_Supplied text_.
**********

Earlier this week, Mary Curnock Cook, head of Ucas, spoke at the HMC annual conference in St Andrews and suggested that independent schools are preparing students with narrow, almost identical outlooks on life. The necessary conclusion of this being that the life experience of such students does not provide the diversity that successful organisations need in the 21st Century.
Quoted in The Daily Telegraph she said, “It seems to me that not only are (independent school) students going to the same universities that their parents went to, but they are also studying the same subjects that their parents did.
“So I worry about a little sub-section of society which is sleepwalking though an identikit education experience into an off-the-peg life which mirrors what generations of the affluent classes have aspired to.
“The future is not what is used to be – the new sciences, digital economy, digital and creative industries have changed the shape of employment.
“Maybe just maybe some of them should give serious thought to choosing to study something different, somewhere else.”
Where that somewhere else might be is left unstated. I doubt there is much of a case to be made for encouraging able British students, and their aspirational parents, to go to “lesser” universities in the United Kingdom although it certainly would not harm them to look at a wider range of courses. The identikit education experience to which she refers can probably be better avoided at universities abroad.
There is plentiful evidence that studying abroad can shape the outlook of any young person and almost always for the better. However, even if independent schools, parents and students are looking for a narrow, evidence-based rationale for choosing a university abroad the recent Times Higher Education World University Rankings can provide this. Although these rankings are largely inappropriate when assessing the quality of these universities’ undergraduate teaching and student support, undeniably they give an indication of overall quality and reputation.

**********

_Provided information_.
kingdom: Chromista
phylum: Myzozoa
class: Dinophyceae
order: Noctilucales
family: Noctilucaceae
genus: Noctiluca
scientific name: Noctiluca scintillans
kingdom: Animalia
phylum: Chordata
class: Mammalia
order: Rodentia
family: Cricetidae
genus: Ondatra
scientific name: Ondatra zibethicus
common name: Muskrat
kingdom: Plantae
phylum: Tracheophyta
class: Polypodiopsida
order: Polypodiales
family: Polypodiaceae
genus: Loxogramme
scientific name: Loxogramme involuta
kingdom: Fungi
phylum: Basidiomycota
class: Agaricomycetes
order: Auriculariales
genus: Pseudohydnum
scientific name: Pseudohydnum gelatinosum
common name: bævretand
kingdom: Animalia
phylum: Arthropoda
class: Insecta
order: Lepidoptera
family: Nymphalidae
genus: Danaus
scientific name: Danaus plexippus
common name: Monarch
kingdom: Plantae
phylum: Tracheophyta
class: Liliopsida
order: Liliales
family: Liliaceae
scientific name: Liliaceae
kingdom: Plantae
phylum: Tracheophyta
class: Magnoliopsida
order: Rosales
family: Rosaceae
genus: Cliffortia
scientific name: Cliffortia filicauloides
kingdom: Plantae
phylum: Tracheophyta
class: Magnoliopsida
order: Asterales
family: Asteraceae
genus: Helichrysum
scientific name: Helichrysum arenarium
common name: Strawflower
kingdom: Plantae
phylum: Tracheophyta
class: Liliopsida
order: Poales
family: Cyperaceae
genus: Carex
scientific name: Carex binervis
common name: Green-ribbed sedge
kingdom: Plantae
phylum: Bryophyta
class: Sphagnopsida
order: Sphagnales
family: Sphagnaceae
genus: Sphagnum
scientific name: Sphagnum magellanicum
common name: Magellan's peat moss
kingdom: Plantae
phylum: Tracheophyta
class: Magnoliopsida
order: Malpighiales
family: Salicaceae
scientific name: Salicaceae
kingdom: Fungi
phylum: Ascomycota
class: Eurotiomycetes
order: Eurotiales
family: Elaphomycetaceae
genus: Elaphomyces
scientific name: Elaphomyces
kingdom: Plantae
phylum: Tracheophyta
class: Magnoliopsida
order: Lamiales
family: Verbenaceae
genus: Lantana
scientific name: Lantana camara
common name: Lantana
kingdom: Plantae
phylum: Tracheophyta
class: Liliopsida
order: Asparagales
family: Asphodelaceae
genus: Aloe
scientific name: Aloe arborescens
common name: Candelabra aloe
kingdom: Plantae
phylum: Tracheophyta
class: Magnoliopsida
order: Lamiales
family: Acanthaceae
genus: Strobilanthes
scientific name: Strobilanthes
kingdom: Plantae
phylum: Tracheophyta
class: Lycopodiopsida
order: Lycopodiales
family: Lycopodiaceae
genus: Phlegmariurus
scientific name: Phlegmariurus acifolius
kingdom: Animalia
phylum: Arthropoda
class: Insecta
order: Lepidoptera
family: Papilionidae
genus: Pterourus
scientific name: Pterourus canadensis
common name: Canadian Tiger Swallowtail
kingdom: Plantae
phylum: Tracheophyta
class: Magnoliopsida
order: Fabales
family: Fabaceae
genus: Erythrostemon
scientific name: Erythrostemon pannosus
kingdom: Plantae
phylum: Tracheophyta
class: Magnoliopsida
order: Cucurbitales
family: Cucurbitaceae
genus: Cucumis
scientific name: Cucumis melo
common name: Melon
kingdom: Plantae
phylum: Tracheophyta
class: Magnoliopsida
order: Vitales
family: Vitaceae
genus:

**********

_Your goal_.
Can you output, word for word, the part of the article above about the Ucas head's remarks, from "Earlier this week, Mary" up to and including "the 21st Century."?

_Reply to the task_.
Earlier this week, Mary Curnock Cook, head of Ucas, spoke at the HMC annual conference in St Andrews and suggested that independent schools are preparing students with narrow, almost identical outlooks on life. The necessary conclusion of this being that the life experience of such students does not provide the diversity that successful organisations need in the 21st Century.